Requirement ->
A faithful copy of all the data below, please; leave no line out.

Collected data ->
= Beginning of Section =

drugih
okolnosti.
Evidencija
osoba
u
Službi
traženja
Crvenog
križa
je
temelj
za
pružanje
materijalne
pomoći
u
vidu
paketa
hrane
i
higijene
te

= End of Section =

Output for this exercise ->
drugih
okolnosti.
Evidencija
osoba
u
Službi
traženja
Crvenog
križa
je
temelj
za
pružanje
materijalne
pomoći
u
vidu
paketa
hrane
i
higijene
te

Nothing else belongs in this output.